L’Oreal has a century of expertise in cosmetics, has 27 global brands in over 130 countries and filed 613 patents in 2011 alone. Brands which you may have heard of include L’Oreal, Garnier, Maybelline, Redken, Matrix and The Body Shop. These range from makeup to shampoos to anti aging creams. I can’t say I am the biggest expert on the use of these products but I know that people love them. On top of these brands they also own the cosmetic rights to big global brands such as Giorgio Armani, Yves Saint Laurent, Ralph Lauren and Diesel. You can see how this company fits right in with our aspirational consumerism theme.

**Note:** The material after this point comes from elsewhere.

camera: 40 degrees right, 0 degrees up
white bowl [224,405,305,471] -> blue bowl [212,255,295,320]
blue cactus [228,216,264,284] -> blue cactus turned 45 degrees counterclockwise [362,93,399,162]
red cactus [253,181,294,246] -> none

Looking at the financials from last year, as you can imagine, the margins in this business are huge. From sales of 20.3bn Euros operating profit of 3.3bn Euros was realised. The share trades at 104 Euro and earnings for this year are expected to come in around 4.88 Euro. A multiple of 21 certainly is not cheap but I never expected it to be. This company is experiencing double digit growth.
What I really like about this company is its growing exposure to the developing world. Last year North America was responsible for 23.3% of sales with 5.5% like for like sales growth. South America, which is a huge cosmetics market, was responsible for 8.9% of sales with 13.2% growth.
Africa and the Middle East saw 10.5% growth and is only responsible for 3.1% of sales, while Eastern Europe which is responsible for 7.1% of sales saw a slight decline of 2.8%. Western Europe is still its main market with 38.4% of sales, as expected sales were slow, only growing 0.6%. But Asia Pacific which is now 19.2% of sales saw massive growth, up 13% and becoming more and more significant.
That is L’Oreal’s breakdown of sales but the breakdown of global sales for the entire industry is slightly different. I hacked this picture from the
2011 annual report which shows us where they can grow market share, which cosmetics are the biggest sellers and L’Oreal’s biggest competitors.
So that was last year’s figures, the big question is whether they can maintain this growth? As you can imagine, there is a lot of room for innovation in this industry. The company has 19 research centres, in 5 regions, 16 evaluation centres and 50 scientific and regulatory departments.
Last year they dedicated 721 million Euros to research and development. This gives me no doubt that they will carry on releasing products which they can successfully market to the public at a 65% mark up.
What most excites me though is the macro environment. People love to look good and hate to look bad. Aging is a reality that everyone has to face. As women become more liberalised in developing nations their demand for these products will fly. If your best friend starts attracting all the boys with her new look you are definitely going to follow suit, it is human nature.
Society is becoming more and more vain and from what I hear this materialistic culture in Asia is becoming huge. The industry is growing just as fast for men who have realised that it is not so bad to look after your self thanks to metros like David Beckham and George Clooney making it socially acceptable.
Because of all these factors mentioned above a think this is a great addition to any portfolio. If you have spare cash in your account give us a call and we will get you some. Because You Are Worth It! (sorry I had to throw that in somewhere).
Crow’s nest. Markets are cooking, we are up a percent. It seems that all you have to do nowadays is replace the words in the following sentence. Markets (falls/rises) as Washington DC is (closer/further away) from deal on fiscal cliff. And another favourite, Markets (falls/rises) as fears (ease/rise) on next Greek bailout package. You can interchange those on a day to day basis. What nonsense. Buffett, bless him, the man said yesterday that come 2 January, if the “fiscal cliff” event had happened they would not be laying off a single employee. See.